§ GIVEN EXERCISE: Identify every line in the data below that contains the string "cava" and copy each such line in full. Treat the match as case-sensitive.

§ GIVEN DATA:
═══

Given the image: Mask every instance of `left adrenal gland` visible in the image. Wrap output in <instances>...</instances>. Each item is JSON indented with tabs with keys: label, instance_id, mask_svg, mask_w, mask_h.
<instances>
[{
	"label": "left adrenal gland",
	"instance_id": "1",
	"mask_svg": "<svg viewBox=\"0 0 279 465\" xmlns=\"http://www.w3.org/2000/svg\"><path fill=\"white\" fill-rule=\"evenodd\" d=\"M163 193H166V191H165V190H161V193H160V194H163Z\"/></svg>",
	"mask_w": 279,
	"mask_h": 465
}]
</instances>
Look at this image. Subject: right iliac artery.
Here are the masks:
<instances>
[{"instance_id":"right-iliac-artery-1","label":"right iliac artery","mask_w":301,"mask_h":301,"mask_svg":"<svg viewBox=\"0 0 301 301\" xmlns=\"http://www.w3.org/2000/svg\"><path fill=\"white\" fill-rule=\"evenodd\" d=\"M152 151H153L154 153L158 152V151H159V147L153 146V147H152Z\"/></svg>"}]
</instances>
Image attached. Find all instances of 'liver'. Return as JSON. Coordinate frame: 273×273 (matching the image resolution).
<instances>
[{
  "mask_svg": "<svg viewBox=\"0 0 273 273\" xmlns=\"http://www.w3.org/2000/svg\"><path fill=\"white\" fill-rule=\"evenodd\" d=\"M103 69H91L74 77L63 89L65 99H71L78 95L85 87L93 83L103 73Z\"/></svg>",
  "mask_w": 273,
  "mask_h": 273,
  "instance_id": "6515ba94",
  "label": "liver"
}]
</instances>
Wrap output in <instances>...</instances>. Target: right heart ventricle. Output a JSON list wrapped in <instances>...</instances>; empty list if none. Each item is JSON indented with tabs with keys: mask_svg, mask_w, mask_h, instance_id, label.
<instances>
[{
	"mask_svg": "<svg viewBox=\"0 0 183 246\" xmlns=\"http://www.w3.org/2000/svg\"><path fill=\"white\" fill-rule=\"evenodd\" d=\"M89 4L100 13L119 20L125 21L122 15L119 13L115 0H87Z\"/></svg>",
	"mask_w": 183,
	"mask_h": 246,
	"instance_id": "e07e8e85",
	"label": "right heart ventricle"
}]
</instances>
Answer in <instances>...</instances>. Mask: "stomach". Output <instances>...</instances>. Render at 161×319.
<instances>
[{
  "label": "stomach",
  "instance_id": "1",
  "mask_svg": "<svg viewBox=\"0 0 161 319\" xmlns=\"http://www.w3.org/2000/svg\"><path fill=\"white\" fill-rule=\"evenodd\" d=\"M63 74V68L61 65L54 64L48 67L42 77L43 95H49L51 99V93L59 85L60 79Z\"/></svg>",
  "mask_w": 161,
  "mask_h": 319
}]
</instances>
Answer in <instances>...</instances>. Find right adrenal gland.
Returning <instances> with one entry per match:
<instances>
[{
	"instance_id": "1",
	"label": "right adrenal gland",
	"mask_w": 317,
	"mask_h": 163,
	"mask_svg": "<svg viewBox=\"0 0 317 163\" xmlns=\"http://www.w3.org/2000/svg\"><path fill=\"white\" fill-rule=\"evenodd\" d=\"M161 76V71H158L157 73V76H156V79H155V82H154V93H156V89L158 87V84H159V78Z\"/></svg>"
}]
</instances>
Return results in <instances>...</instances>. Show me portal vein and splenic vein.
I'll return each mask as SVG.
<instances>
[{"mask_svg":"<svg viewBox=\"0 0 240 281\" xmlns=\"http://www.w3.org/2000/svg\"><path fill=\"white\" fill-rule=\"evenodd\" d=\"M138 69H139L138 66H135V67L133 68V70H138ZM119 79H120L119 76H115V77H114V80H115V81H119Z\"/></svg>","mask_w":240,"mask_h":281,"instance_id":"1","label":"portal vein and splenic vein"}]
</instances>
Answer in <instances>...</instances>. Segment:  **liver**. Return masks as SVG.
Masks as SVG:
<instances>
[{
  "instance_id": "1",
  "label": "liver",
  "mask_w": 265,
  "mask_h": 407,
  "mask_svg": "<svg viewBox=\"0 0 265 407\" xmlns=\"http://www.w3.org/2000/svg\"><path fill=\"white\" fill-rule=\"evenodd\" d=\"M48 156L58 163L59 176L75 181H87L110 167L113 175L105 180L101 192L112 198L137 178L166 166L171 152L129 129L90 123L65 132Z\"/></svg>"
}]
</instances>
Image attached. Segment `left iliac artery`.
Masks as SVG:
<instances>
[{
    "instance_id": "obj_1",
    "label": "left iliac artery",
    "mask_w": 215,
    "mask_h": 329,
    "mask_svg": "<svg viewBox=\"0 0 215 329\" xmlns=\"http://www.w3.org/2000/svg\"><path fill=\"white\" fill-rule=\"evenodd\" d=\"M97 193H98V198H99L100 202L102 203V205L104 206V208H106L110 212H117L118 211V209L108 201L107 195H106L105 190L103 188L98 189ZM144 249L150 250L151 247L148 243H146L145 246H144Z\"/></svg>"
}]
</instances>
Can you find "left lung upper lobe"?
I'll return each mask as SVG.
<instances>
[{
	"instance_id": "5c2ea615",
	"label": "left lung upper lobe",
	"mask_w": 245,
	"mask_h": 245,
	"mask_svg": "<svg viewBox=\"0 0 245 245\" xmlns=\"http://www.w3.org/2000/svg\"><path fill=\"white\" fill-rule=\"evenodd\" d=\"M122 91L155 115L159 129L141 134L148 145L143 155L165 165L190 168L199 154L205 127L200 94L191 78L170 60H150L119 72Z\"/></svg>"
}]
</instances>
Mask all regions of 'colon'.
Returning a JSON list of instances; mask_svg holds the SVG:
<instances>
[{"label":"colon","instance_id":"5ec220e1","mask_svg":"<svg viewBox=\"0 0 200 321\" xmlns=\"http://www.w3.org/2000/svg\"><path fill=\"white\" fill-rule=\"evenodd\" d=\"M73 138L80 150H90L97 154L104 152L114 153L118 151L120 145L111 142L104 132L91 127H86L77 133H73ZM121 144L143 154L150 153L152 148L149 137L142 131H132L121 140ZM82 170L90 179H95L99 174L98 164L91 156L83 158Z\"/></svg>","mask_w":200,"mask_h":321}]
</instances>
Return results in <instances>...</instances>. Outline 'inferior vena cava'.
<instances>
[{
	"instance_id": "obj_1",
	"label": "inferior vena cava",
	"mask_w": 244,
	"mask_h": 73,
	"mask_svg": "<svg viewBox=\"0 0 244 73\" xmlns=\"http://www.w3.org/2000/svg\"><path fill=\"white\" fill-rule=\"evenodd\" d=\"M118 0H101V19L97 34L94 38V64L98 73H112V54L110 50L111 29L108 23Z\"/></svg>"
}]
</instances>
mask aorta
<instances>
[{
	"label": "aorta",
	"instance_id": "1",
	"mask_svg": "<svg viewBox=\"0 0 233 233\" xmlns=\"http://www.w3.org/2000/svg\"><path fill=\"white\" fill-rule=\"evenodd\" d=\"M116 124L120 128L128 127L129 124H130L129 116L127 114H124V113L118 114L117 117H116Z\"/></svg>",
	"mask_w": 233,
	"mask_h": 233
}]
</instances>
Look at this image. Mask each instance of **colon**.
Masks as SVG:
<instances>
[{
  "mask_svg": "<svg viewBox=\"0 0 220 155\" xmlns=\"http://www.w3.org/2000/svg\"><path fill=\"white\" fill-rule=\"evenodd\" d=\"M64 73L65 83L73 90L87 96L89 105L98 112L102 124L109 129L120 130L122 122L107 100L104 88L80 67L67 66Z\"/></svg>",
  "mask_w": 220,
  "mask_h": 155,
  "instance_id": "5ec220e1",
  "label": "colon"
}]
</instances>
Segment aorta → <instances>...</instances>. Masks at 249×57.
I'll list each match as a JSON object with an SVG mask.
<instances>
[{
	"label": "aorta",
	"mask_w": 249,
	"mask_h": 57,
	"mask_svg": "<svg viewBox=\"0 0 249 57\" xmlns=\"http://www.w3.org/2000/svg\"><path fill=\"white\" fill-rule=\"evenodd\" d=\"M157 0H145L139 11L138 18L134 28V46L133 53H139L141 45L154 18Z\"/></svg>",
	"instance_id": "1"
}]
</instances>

═══

§ EXERCISE RESULT:
Return results in <instances>...</instances>. Outline 'inferior vena cava'.
	"label": "inferior vena cava",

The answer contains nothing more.